The Thermo Mass supports solid, powder, thin-film, and fiber samples weighing 0.1–100 mg, with compatibility across inorganic oxides, pharmaceuticals, polymers, composites, and energy materials. It meets essential regulatory and quality framework requirements for laboratory use: temperature control accuracy conforms to ASTM E1131–22 (Standard Test Method for Thermal Gravimetric Analysis of Reactive Chemicals); mass calibration adheres to ISO/IEC 17025–2017 metrological traceability protocols; and raw data handling—including timestamps, instrument parameters, and audit trails—is structured to support GLP and GMP environments. Optional 21 CFR Part 11-compliant software modules provide electronic signatures, role-based access control, and immutable data archiving for regulated industries.

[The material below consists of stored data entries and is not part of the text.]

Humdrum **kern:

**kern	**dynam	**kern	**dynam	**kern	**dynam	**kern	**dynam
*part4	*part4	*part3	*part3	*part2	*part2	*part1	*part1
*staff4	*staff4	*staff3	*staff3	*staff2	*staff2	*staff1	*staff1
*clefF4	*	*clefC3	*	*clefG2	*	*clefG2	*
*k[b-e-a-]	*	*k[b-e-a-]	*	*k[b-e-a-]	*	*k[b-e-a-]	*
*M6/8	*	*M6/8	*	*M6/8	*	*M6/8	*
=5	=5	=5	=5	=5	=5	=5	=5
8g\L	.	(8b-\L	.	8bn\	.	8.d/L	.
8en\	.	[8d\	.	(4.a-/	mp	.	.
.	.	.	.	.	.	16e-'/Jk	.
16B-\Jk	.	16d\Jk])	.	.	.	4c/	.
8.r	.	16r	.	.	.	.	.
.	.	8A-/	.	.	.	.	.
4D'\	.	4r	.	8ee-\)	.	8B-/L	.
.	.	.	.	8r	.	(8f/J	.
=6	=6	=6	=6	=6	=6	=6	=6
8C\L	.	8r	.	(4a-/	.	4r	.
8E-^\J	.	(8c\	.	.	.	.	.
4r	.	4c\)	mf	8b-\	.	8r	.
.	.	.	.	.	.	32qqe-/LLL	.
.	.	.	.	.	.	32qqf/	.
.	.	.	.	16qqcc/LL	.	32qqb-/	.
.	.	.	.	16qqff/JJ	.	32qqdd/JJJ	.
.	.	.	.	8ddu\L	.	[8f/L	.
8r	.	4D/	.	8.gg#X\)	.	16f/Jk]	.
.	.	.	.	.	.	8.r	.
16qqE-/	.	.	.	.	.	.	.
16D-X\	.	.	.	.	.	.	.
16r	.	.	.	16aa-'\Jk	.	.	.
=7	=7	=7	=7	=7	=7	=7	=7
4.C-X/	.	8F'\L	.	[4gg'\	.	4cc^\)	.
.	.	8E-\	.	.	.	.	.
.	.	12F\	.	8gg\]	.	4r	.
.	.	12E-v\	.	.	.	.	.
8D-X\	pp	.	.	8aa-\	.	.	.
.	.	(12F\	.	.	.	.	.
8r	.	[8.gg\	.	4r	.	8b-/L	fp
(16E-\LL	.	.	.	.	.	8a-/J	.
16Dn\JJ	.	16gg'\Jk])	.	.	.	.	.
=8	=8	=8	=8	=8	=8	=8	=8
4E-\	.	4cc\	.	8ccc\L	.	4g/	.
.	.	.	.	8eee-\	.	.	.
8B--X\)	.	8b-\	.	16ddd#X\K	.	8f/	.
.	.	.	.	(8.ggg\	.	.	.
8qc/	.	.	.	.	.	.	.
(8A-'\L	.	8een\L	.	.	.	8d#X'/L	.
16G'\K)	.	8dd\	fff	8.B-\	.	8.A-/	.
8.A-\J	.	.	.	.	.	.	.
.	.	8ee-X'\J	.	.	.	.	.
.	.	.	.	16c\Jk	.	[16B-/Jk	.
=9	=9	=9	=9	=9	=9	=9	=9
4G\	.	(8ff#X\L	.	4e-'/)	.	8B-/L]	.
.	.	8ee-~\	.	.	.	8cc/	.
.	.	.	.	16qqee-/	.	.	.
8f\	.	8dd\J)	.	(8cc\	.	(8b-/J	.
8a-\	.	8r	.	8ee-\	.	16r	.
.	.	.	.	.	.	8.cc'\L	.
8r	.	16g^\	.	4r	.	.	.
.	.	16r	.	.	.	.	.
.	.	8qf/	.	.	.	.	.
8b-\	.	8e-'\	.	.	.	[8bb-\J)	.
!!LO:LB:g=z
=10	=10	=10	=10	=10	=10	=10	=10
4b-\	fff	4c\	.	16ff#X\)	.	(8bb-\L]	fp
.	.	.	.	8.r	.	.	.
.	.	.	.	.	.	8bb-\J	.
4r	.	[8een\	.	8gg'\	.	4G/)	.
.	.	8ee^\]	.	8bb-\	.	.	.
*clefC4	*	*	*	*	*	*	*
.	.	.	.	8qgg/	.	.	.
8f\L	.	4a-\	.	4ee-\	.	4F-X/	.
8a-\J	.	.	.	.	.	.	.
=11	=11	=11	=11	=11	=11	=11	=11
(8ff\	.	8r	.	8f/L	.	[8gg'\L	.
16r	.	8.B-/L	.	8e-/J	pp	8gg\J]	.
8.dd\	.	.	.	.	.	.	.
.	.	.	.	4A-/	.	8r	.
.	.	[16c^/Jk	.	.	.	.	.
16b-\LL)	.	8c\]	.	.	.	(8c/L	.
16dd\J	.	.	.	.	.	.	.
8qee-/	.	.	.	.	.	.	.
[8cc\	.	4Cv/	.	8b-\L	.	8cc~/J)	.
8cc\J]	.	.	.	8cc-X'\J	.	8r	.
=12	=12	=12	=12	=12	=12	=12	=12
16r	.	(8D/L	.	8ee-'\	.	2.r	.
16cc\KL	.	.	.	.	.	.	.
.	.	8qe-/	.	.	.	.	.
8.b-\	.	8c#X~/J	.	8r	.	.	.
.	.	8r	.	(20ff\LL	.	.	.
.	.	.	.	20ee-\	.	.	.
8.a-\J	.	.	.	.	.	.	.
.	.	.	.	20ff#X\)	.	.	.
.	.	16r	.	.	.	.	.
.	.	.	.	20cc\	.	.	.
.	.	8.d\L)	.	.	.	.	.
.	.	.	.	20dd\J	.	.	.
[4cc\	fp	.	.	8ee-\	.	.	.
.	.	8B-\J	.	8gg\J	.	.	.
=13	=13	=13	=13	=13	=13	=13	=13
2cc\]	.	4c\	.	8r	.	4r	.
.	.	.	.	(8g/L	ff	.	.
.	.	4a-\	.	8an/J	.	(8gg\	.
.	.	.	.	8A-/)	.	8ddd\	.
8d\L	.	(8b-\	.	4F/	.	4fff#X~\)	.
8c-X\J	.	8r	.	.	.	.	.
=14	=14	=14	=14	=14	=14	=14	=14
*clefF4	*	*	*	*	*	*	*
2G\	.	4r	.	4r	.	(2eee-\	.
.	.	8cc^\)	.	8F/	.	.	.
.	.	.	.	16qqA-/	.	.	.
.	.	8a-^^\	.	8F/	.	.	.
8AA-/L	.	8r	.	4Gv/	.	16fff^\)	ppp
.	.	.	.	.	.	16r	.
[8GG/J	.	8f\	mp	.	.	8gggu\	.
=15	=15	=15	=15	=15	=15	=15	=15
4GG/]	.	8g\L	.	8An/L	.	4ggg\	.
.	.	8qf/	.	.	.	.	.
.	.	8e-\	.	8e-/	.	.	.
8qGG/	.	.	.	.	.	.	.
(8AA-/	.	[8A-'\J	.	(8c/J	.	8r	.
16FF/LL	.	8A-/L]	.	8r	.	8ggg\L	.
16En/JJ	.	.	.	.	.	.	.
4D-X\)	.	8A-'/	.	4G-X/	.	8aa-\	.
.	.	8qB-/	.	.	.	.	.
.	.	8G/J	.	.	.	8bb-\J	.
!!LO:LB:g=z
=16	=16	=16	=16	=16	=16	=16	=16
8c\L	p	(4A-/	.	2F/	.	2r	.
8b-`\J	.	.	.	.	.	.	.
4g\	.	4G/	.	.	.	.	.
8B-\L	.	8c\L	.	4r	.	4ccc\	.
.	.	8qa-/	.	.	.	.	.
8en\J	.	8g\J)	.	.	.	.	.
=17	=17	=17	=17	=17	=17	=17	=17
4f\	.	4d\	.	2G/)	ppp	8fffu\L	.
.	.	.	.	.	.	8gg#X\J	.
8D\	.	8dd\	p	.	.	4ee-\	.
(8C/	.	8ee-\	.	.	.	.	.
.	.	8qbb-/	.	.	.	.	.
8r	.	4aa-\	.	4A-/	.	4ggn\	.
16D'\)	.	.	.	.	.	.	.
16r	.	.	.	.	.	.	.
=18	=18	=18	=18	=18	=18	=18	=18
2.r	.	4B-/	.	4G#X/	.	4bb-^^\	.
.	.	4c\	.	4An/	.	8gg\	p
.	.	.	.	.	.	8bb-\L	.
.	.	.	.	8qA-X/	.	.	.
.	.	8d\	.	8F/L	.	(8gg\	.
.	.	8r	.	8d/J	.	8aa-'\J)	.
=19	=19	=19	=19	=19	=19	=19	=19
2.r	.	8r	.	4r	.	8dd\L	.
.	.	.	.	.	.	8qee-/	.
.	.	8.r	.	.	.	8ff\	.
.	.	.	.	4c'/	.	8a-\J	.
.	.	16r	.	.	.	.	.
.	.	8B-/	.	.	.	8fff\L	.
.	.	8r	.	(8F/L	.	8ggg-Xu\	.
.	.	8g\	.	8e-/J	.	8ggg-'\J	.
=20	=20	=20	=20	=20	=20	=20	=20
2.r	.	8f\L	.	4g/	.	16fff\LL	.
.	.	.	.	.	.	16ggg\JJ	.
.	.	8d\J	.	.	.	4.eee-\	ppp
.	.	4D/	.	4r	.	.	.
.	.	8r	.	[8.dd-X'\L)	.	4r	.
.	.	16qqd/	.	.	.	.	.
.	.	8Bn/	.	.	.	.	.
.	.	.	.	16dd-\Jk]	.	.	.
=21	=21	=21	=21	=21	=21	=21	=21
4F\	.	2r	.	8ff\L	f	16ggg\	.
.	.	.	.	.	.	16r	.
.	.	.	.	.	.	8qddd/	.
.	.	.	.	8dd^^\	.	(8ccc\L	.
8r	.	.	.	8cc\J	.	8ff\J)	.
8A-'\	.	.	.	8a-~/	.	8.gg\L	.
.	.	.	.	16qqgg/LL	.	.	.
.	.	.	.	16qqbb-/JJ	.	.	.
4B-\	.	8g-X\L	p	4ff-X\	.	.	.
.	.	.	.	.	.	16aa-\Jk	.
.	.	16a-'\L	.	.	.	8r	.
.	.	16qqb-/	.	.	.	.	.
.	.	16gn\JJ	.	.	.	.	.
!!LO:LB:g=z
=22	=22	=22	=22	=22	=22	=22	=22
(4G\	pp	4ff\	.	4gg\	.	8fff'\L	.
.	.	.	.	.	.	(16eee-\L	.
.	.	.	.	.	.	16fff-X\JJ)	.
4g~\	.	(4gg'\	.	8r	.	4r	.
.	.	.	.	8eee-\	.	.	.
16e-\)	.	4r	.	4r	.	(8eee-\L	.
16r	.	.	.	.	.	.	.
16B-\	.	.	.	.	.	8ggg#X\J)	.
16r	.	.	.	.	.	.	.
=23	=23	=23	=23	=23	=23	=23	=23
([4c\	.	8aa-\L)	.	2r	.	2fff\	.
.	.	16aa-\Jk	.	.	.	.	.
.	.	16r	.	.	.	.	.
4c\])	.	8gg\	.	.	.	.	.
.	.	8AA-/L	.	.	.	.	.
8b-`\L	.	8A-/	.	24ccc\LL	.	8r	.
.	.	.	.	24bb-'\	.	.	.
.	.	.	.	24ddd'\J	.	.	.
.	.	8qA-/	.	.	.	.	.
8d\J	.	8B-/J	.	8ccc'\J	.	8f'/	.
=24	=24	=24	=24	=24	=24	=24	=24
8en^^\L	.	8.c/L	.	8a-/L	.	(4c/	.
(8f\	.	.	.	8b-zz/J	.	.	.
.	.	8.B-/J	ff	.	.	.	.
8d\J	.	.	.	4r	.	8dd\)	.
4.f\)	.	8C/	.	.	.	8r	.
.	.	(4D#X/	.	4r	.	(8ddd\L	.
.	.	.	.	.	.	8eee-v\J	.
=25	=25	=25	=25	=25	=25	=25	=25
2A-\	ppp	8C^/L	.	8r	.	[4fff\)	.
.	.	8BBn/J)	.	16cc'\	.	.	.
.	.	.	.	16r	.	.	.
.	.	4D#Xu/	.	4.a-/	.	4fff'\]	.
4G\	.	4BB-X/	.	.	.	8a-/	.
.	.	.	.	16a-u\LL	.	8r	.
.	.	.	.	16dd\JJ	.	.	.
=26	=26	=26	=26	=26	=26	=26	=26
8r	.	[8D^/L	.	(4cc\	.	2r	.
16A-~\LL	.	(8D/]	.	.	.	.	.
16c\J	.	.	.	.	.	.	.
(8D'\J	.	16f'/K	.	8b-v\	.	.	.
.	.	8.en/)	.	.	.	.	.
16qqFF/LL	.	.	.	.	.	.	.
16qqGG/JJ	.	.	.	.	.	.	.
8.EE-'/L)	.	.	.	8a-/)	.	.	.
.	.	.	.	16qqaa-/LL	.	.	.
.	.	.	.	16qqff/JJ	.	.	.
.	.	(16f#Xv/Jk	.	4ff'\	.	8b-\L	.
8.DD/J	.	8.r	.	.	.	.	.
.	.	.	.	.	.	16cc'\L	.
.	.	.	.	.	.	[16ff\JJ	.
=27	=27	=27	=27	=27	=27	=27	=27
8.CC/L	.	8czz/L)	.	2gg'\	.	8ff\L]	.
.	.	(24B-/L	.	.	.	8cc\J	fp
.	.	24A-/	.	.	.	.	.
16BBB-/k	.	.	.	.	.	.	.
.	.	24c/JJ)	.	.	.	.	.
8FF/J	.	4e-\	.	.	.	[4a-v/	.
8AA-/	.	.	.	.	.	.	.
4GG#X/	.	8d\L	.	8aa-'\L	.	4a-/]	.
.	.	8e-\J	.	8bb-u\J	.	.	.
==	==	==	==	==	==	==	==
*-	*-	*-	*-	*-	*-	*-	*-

Software & Data Management

Rigaku’s ThermoAnalysis Suite provides unified control of both TGA and MS subsystems through a single GUI. It enables method-driven experiment definition (ramp/hold/isothermal profiles, gas switching sequences, SIM target lists), automated baseline correction, and multi-dimensional peak deconvolution using built-in spectral libraries (NIST MS Search, Wiley Registry). All acquired datasets are stored in vendor-neutral HDF5 format, facilitating third-party integration with MATLAB, Python (via h5py), or LIMS platforms. Export options include CSV, ASCII, and XML schemas compliant with ASTM E1447–21 for interlaboratory data exchange. Audit logs record every parameter change, user login, and calibration event—fully searchable and exportable for internal QA review or external inspection.

Applications

• Pharmaceutical solid-state characterization: dehydration, solvate loss, polymorphic transitions, and excipient–API incompatibility screening
• Advanced battery research: electrolyte decomposition onset, SEI layer formation, cathode oxygen release, and transition metal volatility under thermal abuse conditions
• Carbon capture material evaluation: CO₂ adsorption/desorption kinetics, amine leaching, and thermal stability of MOFs and zeolites
• Polymer processing safety: identification of volatile organic compounds (VOCs) and toxic pyrolysis products (e.g., HCN, phosgene precursors) during extrusion or molding
• Geochemical and catalytic studies: mineral dehydration, clay dehydroxylation, coke burn-off profiling, and sulfur speciation in hydrodesulfurization catalysts

FAQ

What is the maximum operating temperature of the TGA furnace?
The standard configuration supports continuous operation up to 1100 °C with ±0.5 °C temperature uniformity across the sample zone.
Can the system detect hydrogen gas quantitatively?
Yes—using the m/z = 2 channel with optimized electron multiplier gain and background subtraction algorithms, detection limits for H₂ are typically <100 ppm in carrier gas streams.
Is the photoionization source replaceable in the field?
The VUV lamp module is designed for tool-free replacement and requires no realignment; average service life exceeds 5,000 hours.
Does the system support reactive gas environments such as NO₂ or Cl₂?
With appropriate corrosion-resistant interface components and mass spectrometer tuning, reactive gas analysis is supported per application-specific validation protocols.
How is data synchronization between TGA and MS ensured at the hardware level?
A shared master clock distributes timing signals to both subsystems; all analog and digital acquisitions are triggered and timestamped with ≤100 ns jitter, enabling sub-second event correlation.